── Testo riportato

L’amore può supportare la giustizia, ma non prenderne il posto. La stessa creazione ed esistenza del mondo attuale derivano da questo assunto. Secondo la tradizione rabbinica infatti il Signore prese atto del fatto che i mondi che precedevano questo, creati sulla sola giustizia, non potevano resistere, e creò pertanto questo mondo fondandolo su una unione di giustizia e amore. Il concetto è così espresso dal Midrash[6]: “La questione è simile a un re che aveva alcuni calici vuoti. Il re disse: “Se vi verso acqua calda, esploderanno; se vi metto acqua fredda, si creperanno. Quindi il re miscelò acqua fredda con acqua calda e la versò nei calici, i quali rimasero intatti. Allo stesso modo — D. disse — se creassi il mondo con l’attributo della misericordia, il peccato si moltiplicherebbe; se lo creassi con l’attributo della giustizia, come potrebbe sopravvivere? Dunque, lo creerò con entrambi, così che possa sopravvivere”.
La misericordia divina si manifesta a due livelli, nei confronti di Israele e dell’umanità in generale. Secondo le parole di Hillel il Signore nella stessa pratica del giudizio propende per la misericordia.

────
── Dati elencati

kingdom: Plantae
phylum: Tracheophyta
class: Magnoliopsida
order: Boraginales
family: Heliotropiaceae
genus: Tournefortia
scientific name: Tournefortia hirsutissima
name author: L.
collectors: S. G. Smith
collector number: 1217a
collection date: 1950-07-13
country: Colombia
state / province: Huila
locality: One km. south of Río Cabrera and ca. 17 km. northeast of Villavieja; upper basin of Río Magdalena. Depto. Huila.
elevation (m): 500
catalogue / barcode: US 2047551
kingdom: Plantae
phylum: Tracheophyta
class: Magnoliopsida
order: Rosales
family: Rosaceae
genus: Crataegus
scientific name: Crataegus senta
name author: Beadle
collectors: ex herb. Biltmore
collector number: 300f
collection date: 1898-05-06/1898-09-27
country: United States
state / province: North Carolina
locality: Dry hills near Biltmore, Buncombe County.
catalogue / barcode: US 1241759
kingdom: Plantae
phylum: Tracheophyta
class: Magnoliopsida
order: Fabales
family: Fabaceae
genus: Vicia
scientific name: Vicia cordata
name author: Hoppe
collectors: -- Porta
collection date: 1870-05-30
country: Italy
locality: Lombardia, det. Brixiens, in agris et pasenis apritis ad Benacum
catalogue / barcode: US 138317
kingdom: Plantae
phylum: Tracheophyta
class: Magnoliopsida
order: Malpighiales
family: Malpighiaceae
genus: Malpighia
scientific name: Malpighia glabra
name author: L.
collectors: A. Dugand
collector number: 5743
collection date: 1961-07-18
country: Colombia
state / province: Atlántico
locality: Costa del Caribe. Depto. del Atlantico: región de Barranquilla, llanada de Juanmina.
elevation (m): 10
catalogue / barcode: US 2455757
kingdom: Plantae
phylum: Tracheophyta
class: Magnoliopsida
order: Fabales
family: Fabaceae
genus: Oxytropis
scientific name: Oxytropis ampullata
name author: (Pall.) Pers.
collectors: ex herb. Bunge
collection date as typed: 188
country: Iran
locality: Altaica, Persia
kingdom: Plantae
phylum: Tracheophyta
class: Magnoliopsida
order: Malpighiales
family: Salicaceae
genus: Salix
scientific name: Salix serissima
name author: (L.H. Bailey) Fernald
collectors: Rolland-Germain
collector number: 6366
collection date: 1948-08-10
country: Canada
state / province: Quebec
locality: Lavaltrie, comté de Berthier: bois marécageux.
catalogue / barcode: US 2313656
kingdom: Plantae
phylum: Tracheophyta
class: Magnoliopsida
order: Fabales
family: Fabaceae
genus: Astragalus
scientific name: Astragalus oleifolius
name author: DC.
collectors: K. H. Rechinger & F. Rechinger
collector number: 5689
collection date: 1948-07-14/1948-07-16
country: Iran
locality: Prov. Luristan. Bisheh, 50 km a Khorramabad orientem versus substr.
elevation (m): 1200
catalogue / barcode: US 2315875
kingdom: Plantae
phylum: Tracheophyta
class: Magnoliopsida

────

Le consegne
1. Riscrivi il testo sulla giustizia e l'amore cominciando da "La misericordia divina" e proseguendo fino a "per la misericordia.", mettendo "clemenza" al posto di "misericordia".
2. Nel testo sulla giustizia e l'amore, che cosa succederebbe ai calici, secondo il re del Midrash, se vi versasse acqua calda?
Per svolgere le consegne i dati non servono.

Le risposte
1.
La clemenza divina si manifesta a due livelli, nei confronti di Israele e dell’umanità in generale. Secondo le parole di Hillel il Signore nella stessa pratica del giudizio propende per la clemenza.

2. Esploderebbero.